Isso contrasta com os agentes económicos, conhecidos como bilionários, que atuam dentro das regras da economia de mercado, onde a propriedade privada é salvaguardada e as decisões de investimento, produção e distribuição são regidas pelos sinais criados pela lei da oferta e da procura.

“A expressão oligarca tornou-se uma espécie de tique de linguagem da nossa parte, quando começamos a falar daqueles que controlam a riqueza por privilégio, por concessão direta. Temos setores inteiros que foram atribuídos a quatro ou a cinco pessoas”, frisa.

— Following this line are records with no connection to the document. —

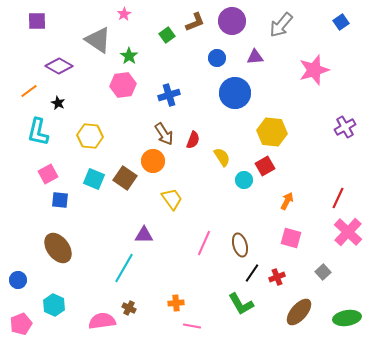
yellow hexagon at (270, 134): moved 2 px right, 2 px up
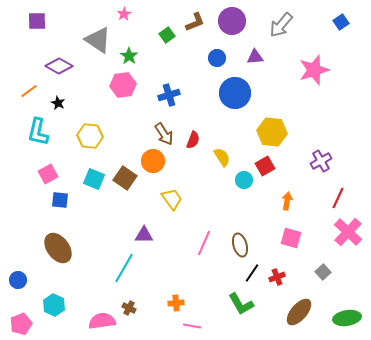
purple cross at (345, 127): moved 24 px left, 34 px down
orange arrow at (287, 201): rotated 18 degrees counterclockwise
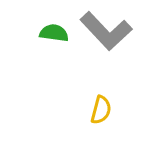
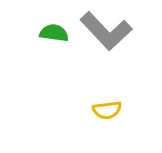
yellow semicircle: moved 6 px right; rotated 68 degrees clockwise
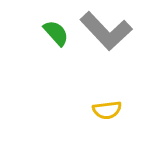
green semicircle: moved 2 px right; rotated 40 degrees clockwise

Como é que as sanções económicas vão pressionar Putin?

Parte da reação do Ocidente à invasão da Ucrânia passou pelo apertar do cerco à elite económica russa e a alguns dos seus familiares. A estratégia passa pela crença de que muitos destes milionários que são próximos do Kremlin poderão não gostar de ver as suas fortunas reduzidas e os seus ativos congelados, e que poderão exercer pressão junto de Vladimir Putin para parar a guerra e eles poderem retomar a atividade económica.

Em declarações à CNN Portugal, a especialista em assuntos internacionais Diana Soller acredita que o facto de estes bilionários russos da confiança de Putin não deterem o controlo do sistema coloca em causa a estratégia ocidental de máxima pressão aos oligarcas. “Os oligarcas não controlam o sistema. É o sistema que controla os oligarcas. Poderá haver um ou outro oligarca que tenha algum controlo sobre o regime, mas eu duvido muito. Há uma cúpula das elites político-militares que gravitam à volta de Putin, mas é uma cúpula muito pequena e muito controlada pelo Estado”, destaca. 

A possibilidade de que parte deste grupo de pessoas que beneficia da sua relação de proximidade com Vladimir Putin se vire contra o Kremlin é, para Diana Soller, wishful thinking por parte do Ocidente, uma vez que nada garante a estes indivíduos que não serão responsabilizados após a queda do líder.

“Nós gostaríamos de acreditar que a cúpula do poder teria capacidade para derrubar o presidente Putin, mas não me parece que isso seja verdade. Há um controlo muito forte do Kremlin. Se Putin cair, toda a gente cai com ele. Seja a elite política, seja a económica ou a mediática, não há qualquer interesse no derrube de Vladimir Putin. No dia em que Putin cair, a elite cai com ele”, aponta.

A mesma opinião é partilhada por Mikhail Khodorkovsky. O antigo magnata do petróleo russo acredita que para travar a guerra não basta sancionar o seu círculo intimo, mas sim “retirar qualquer oxigénio financeiro” ao regime russo. “Porque é que as sanções cobrem apenas 70% dos bancos russos? Qualquer pagamento a favor da Rússia ou nos interesses do regime de Putin deve ser travado. Para isso, todas as contas que pertencem a oligarcas devem ser bloqueadas até que a guerra pare”, sublinha em conversa com Fareed Zakaria, da CNN Internacional.

“Nunca propus sanções contra a Rússia, mas agora temos de parar esta guerra. Não há um preço demasiado elevado para travar esta guerra”, disse.